Maddi yetersizlik sonucu amatör oyuncular, dış çekimlerin
yapılması filmlere olumlu olarak yansımıştır. Bu olumlu durum seyircinin filme
duyduğu sıcaklıktan, yakınlıktan gelir. Yine kadraja ve açılara da fazla önem
vermeyen akımda bir belgesel çekiyormuşçasına doğal bir yapı benimsenir. Bu
doğallık filme yansır.
Adından da belli olacağı üzere İtalyan Yeni Gerçekçilik
Akımı bizlere gerçekçi bir bakışla hayatı sunuyor. Seyircinin hayatındaki
gerçekliği, sefaleti seyircinin suratına vuruyor. Bu akımın fazla ayakta
kalamamasının bir sebebinin de bu olduğu söylenir. Bu durumun bizdeki
karşılığına göz atarsak pek farklı bir sonuca ulaşabileceğimizi söylemek güç.

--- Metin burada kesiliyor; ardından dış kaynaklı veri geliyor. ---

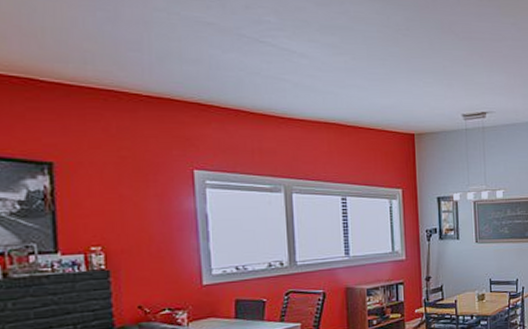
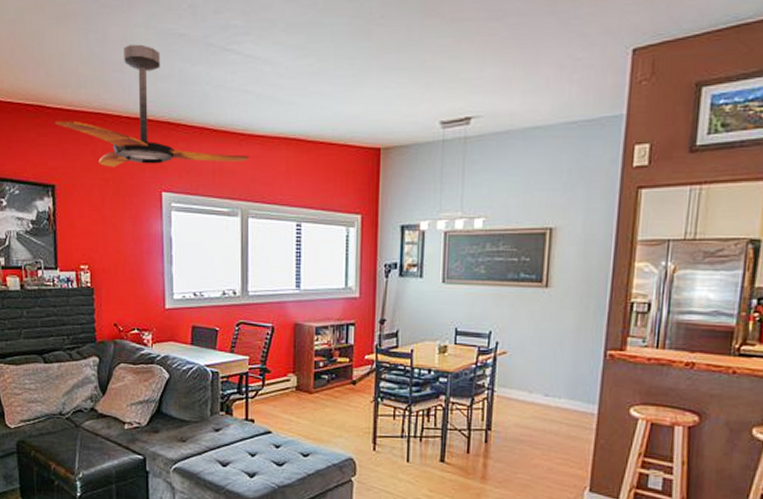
ceiling fan: none [52,27,290,145] -> present [55,44,249,167]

(Rome, Open City / Roma, Açık Şehir - 1945)
Türkiye’de sinemada en çok izlenenler listesine baktığımızda
daha çok komedi filmlerinin ön saflarda yer aldığını görüyoruz. Gözümüze çarpan
birkaç politik öğeler içeren komedi filmi diyebileceğimiz yapımlar dışında
Kurtlar Vadisi, Babam ve Oğlum, New York'ta Beş Minare gibi milliyetçilik
damarları üzerinden bilet satmak, sadece bir siyasi görüşün takdir edip
izleyeceği ve seyirciyi bütüncül olarak kucaklayamayan, hedefi gerçekçilikten
çok bir çıkarım üzerinden insanların fikrini değiştirerek belirli bir fikre
yöneltme güdüsü var. Durum böyleyken öncelikle önümüze sunulanın gerçekten
toplumsal gerçekçi olup olmadığına dair soruları cevaplamak gerekiyor.
Seyirci sefaletin suratına vurulmasını sevmiyor demiştik.
Belki de en çok sefaletin olduğu yerin perdelerinde en az sefalet
gösterilmelidir ki seyirci refleks bir davranışla salondan koşarak
uzaklaşmasın. Belki de yapımcıların kafasında olan buna yakın bir fikirdir.
Sonuç olarak İtalyan Yeni Gerçekçilik Akımı için güçlü ve
etkili bir dönem tanımlaması yapabiliriz. Üzerinden yıllar geçmesine rağmen
konuşulan, tartışılan, etkisi şu anki filmlerde bile hissedilen bu akım dünya
sinemasına dair güzel bir sahne olarak hatırlanacaktır.